Monday 3 September 2012

The Beast of Bodmin Moor

With a sunny weekend forecast we decided to head up to Bodmin in Cornwall to stay at South Penquite Farm.

We arrived about 7pm after trying to navigate the narrow country lanes that even the sat nav didn't know (hasn't been updated for a while)

Finally pitched up - the buntings first outing.


The OH happy with his cookie.


After heating up our curry and chatting around the campfire we decided we would get up early in the morning to take on the two and a half mile farm trail - easy enough!

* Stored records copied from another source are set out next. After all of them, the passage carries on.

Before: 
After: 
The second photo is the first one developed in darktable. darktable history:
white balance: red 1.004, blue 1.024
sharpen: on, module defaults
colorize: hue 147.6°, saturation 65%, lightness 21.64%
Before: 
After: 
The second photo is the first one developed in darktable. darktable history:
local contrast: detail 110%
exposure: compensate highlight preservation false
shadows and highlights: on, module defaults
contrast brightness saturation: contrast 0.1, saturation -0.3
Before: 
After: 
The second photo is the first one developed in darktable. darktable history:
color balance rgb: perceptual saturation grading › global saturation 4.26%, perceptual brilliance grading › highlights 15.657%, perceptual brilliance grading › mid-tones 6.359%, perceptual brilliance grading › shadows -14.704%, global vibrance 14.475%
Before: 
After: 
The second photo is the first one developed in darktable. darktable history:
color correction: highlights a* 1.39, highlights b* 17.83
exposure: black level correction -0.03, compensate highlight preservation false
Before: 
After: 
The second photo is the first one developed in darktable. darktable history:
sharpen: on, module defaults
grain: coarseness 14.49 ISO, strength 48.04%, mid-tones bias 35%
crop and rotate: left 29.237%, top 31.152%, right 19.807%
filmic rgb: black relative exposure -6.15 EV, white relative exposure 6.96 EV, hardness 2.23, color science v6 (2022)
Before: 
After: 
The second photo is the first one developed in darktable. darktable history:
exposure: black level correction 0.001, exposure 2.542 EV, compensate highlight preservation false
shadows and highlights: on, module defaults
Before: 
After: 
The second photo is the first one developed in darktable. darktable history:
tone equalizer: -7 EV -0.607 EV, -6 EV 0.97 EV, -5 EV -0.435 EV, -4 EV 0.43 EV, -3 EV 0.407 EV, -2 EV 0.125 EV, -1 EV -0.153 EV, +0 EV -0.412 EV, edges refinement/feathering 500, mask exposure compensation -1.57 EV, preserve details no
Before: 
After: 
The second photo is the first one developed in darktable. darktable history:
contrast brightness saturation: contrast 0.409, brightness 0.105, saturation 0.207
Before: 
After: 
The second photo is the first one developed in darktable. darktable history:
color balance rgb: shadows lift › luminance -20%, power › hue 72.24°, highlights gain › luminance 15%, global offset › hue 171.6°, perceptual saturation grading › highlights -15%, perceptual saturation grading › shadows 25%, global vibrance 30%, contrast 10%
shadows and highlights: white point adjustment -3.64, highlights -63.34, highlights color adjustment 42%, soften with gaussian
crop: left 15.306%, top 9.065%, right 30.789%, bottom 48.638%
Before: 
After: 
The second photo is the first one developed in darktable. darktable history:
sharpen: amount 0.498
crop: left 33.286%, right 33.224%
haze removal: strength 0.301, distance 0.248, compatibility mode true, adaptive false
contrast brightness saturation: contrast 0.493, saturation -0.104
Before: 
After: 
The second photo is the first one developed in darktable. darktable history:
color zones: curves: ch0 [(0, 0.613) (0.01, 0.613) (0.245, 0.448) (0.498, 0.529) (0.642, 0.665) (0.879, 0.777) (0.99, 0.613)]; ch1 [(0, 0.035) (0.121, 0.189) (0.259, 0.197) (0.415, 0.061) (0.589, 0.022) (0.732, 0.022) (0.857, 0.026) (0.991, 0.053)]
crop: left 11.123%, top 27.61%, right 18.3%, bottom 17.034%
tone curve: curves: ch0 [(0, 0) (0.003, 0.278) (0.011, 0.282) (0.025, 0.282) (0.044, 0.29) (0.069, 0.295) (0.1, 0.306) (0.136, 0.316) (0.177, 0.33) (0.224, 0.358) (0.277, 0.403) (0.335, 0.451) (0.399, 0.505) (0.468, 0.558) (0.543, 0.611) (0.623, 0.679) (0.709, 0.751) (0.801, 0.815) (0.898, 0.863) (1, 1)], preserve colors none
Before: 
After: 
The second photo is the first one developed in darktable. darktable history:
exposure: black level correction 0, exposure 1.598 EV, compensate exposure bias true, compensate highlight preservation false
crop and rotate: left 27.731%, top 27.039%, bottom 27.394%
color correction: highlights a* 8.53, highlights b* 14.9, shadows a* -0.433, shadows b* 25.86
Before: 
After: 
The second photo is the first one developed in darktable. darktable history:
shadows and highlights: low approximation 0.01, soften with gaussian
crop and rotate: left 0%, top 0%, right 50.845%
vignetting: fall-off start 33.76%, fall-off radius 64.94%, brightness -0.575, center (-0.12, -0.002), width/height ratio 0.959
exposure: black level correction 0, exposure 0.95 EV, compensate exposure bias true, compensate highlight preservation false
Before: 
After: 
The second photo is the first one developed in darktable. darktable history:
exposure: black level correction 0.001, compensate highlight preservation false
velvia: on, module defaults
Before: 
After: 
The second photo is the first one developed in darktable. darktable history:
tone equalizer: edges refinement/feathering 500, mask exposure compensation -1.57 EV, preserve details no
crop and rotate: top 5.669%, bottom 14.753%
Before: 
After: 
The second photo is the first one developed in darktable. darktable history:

It's a good job we didn't want a lie in - we were woken up at 7am by the cock-a-doodle-doo of the rooster that was allowed to wander right up to the tents with the chics and turkeys.






The campsite is located on a 200 acre family run farm and its great to see the animals allowed to wander around right up to the tents.

After a quick sausage sandwich (sausages bought from the site shop, very very yummy) we set off from the farmyard heading south.


The OH and Helen were in charge of map reading...


...which might explain why we got lost at the first turning and ended up crossing a very boggy moor....






Lisa didn't quite make it unscathed....



After about 20 minutes we realised we were walking the wrong way. It appeared that we had gone right through treasured land:  'Because the terrain is so inaccessible this woodland has gained international importance as it has remained untouched for centuries' - ooooooooopppppssssss!!!!!

Back on track we headed towards on of the highlights of the walk, the De Lank quarry....



This quarry goes back to the 1840's and the silver grey granite was used to build the Eddystone Lighthouse, now on Plymouth Hoe - where I graduated.


By the quarry we took another wrong turn and ended up a little bit close to the action. So the OH consulted the map and we turned back and climbed the path uphill.



Now we had to find another highlight, the Standing Stone.  According to the leaflet this should have been easy to find: 'This imposing stone is thought perhaps to be the remains of a prehistoric kerbed Cairn which would have been a highly visible landmark in the sacred Bronze Age landscape.'

I guess things have changed a bit since the Bronze Age as it took us a while to figure out the way, but eventually we got there -  in need of a nap!




With all the sights (and many more) done it was time to walk back across all the fields to the campsite.
Only a little hurdle occurred when some cows blocked our way out of the gate.



Me and Lisa took the OH's advice of staying close to the fence while they moved out of the way. Helen however decided to make a quick phone call and have a little chit chat to a friend, much to the annoyance of the cows who refused to move for a while. 

Once the coast was clear we walked through some more fields. Spot the difference...



We were coming to the end of the walk, three hours later. If only Helen could figure out which way we had to take back to the campsite....


We got back to Mr Tenty Tent all set up and ready for us to make an a la carte lunch of chicken and mushroom pot noodle.

                     




We'd put the bed the other way this time to try to avoid falling down the hill in our sleep.

After our gourmet lunch, we headed off to Bodmin Jail



Just in time for the first execution of the day.




This was a re-enactment of the last man, William Hampton, to be executed at the jail in 1909.

Hampton had strangled his 16 year old girlfriend and killed her, confessing two hours later. 

Another person to be hanged at Bodmin was Selina Wadge. Here she is....



Very creepy!!! Wadge was one of four women to be hanged there. She dropped her child into a well so she could marry a different man to the father of the child.

This guy killed himself before they could execute him.


And this dude killed his child by drowning her as he couldn't afford to feed her.


Apparently this man killed his girlfriend by cutting her from ear to ear, and obviously another very graphic mannequin was needed to demonstrate it. 


This charming guy smashed his wife's face with a chair before pushing her head first into the fire.



The text panel didn't say what these three were in for...


After the jail we headed into Bodmin to check out all the little shops and have a poke around. We put 3 hours on the car as it was the cheapest ar park we had ever seen.

Turns out that's because there is sod all to do there. After sneaking into the holding cells in the of the court we had pretty much exhausted the place...



On the way back to the carpark, after about 15minutes of looking around we came across the most random memorial, now park benches for humans I get, but this.........


As Bodmin was so rubbish we headed to......Homebase!! Where they didnt have a camping aisle, not even some outside lights or anything :-(


 So we went to a furniture shop just for me...


...where the Welsh dressers (a shabby chic project I'm hoping to do soon) were much more finished than the ones at the jail.


After picking up some supplies for dinner we headed back to the campsite.

Where we were peacefully reading our magazines and cooking dinner.....


 .....when we caught site of the Bodmin Beast.......


Legend has it that this wild panther like cat lives in Cornwall and is only rarely sighted.

We must have been really lucky as he stayed to pose for some photographs....



Seems the beast took a particular liking to us and the Mr Men tent as he hung around all night and came back in the morning for breakfast.




It must be tiring slaughtering all those animals and roaming around the moors at night!